ACTION REQUISE: Pouvez-vous recopier à l'identique le passage de l'entretien sur les disputes qui commence aux mots « Parce que je » et s'arrête après « est morte ! » ?

EXTRAIT DU TEXTE:

Farel

Éditions farel
 

Entretien avec Yohann Tourne – Vive les disputes

Publié le 1 février 2024 à 15:05:46

1. Qu’est-ce qui a motivé l’écriture d’un livre sur les conflits ? Est-ce que c’est une prise de conscience, un événement ?

C’est un livre qui porte davantage sur les disputes car les conflits sont des disputes qui ont mal tourné et cela dépasse mes compétences ! J’ai vécu comme tout le monde des moments relationnels très tendus et cela m’a appris à savoir comment gérer les désaccords, les différences culturelles à la lumière de la Bible. J’ai vu l’utilité d’écrire sur le sujet en discutant avec différentes personnes dans les GBU qui étaient épouvantées par certaines situations dans leur Église. Pour elles, les relations fraternelles devaient être synonymes d’harmonie constante. Au contraire, je leur répondais que les disputes étaient normales et je me suis aperçu que cela les aidait à prendre du recul.

2. Qu’est-ce qui fait que tu as cette vision plutôt positive des conflits ou disputes ?

Parce que je me suis aperçu que parler de ce qu’on pense et ressent est souvent bien moins dangereux que se taire (et ruminer). Avoir de bonnes relations avec les autres ne veut pas dire leur ressembler ou être d’accord avec eux. L’Église est composée de personnes tellement diverses que les désaccords, les étincelles, les disputes sont obligatoires ! Cela est une énorme richesse car nous apprenons à comprendre le point de vue de l’autre, à demander pardon et à pardonner. D’après Matthieu 18, le pardon fraternel est central dans la vie chrétienne. Or, il n’y a pas besoin de pardon s’il n’y a pas de dispute. Et puis l’Église est un organisme vivant, donc je trouve très rassurant qu’il y ait une activité foisonnante en son sein… sinon cela voudrait dire qu’elle est morte !

3. Aurais-tu une anecdote d’un conflit dont l’issue a été positive ?

DONNÉES BRUTES:
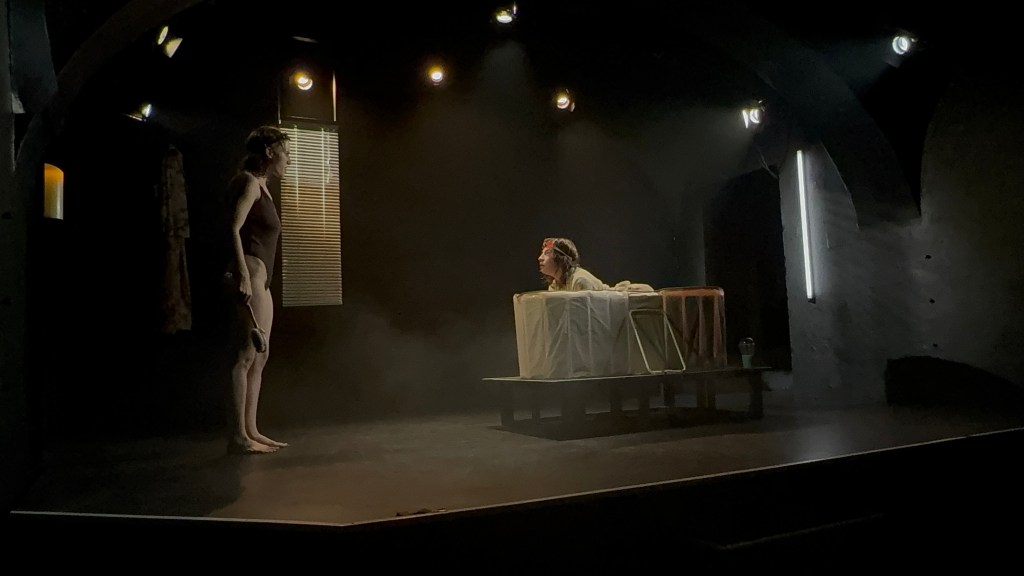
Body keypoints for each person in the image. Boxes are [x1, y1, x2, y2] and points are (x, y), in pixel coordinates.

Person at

RÉPONSE:
Parce que je me suis aperçu que parler de ce qu’on pense et ressent est souvent bien moins dangereux que se taire (et ruminer). Avoir de bonnes relations avec les autres ne veut pas dire leur ressembler ou être d’accord avec eux. L’Église est composée de personnes tellement diverses que les désaccords, les étincelles, les disputes sont obligatoires ! Cela est une énorme richesse car nous apprenons à comprendre le point de vue de l’autre, à demander pardon et à pardonner. D’après Matthieu 18, le pardon fraternel est central dans la vie chrétienne. Or, il n’y a pas besoin de pardon s’il n’y a pas de dispute. Et puis l’Église est un organisme vivant, donc je trouve très rassurant qu’il y ait une activité foisonnante en son sein… sinon cela voudrait dire qu’elle est morte !